Work order: Please reproduce the listing below verbatim, omitting the pictures.

Supplied material:
# # # # # # #
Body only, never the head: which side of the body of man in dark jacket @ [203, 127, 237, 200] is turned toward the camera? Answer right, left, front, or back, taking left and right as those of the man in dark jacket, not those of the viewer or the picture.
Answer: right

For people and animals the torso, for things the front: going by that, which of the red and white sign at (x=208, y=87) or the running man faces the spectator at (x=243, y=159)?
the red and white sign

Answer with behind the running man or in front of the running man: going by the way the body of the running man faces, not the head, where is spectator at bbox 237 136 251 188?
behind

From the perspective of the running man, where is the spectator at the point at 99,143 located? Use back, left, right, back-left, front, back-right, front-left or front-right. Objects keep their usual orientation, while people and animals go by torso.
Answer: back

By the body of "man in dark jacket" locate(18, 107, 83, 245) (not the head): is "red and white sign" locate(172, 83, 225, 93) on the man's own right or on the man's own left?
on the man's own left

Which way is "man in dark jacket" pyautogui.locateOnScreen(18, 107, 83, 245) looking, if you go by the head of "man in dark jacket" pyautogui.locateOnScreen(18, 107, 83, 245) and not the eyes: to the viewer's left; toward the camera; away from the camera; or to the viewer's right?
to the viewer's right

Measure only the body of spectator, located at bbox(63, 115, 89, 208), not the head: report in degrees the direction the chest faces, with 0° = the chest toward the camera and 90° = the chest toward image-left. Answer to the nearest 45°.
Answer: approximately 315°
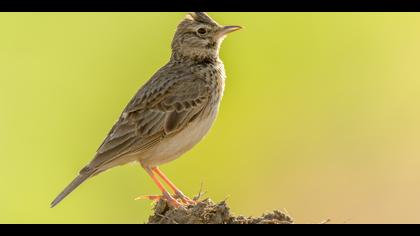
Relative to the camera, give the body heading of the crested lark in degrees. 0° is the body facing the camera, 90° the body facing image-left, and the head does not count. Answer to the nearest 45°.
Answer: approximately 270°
# # # # # # #
Reply to the exercise:
Body only, never the head: which side of the body of man in dark jacket @ [203, 127, 237, 200] is turned toward the camera? Answer right, left, front, or back, taking left and right as those of the man in dark jacket, not those of the viewer or the picture.
Answer: right

For people and animals the torso, for things the front: going by that, which of the red and white sign at (x=208, y=87) or the running man faces the spectator at (x=243, y=159)?
the red and white sign

Answer with behind the running man or in front of the running man: going by the way the body of the running man faces, not the head, where is spectator at bbox 237 136 251 188?
behind

From the perspective of the running man, where is the spectator at the point at 99,143 located? Use back, left, right, back-left, front, back-right, front-left or front-right. Objects keep their usual orientation, while people and animals go by torso.
Answer: back

By the body of "man in dark jacket" locate(18, 107, 83, 245) (not the head): is "red and white sign" locate(172, 83, 225, 93) on the man's own right or on the man's own left?
on the man's own left

Which way is "man in dark jacket" pyautogui.locateOnScreen(18, 107, 83, 245) looking, if you go by the head of "man in dark jacket" pyautogui.locateOnScreen(18, 107, 83, 245) and not the eyes: to the viewer's left; toward the camera; away from the camera; or to the viewer's right?
to the viewer's right

Measure only the body of spectator, located at bbox(63, 115, 89, 208), not the head: report in degrees the direction the chest faces, with 0° = the chest toward the camera and 90° = the chest toward image-left. Answer to the nearest 45°.
Answer: approximately 315°
Relative to the camera, give the body heading of the crested lark in degrees. 0° is the body facing the camera, 90° the body facing image-left, and the head does not count. Answer to the nearest 45°.
Answer: approximately 270°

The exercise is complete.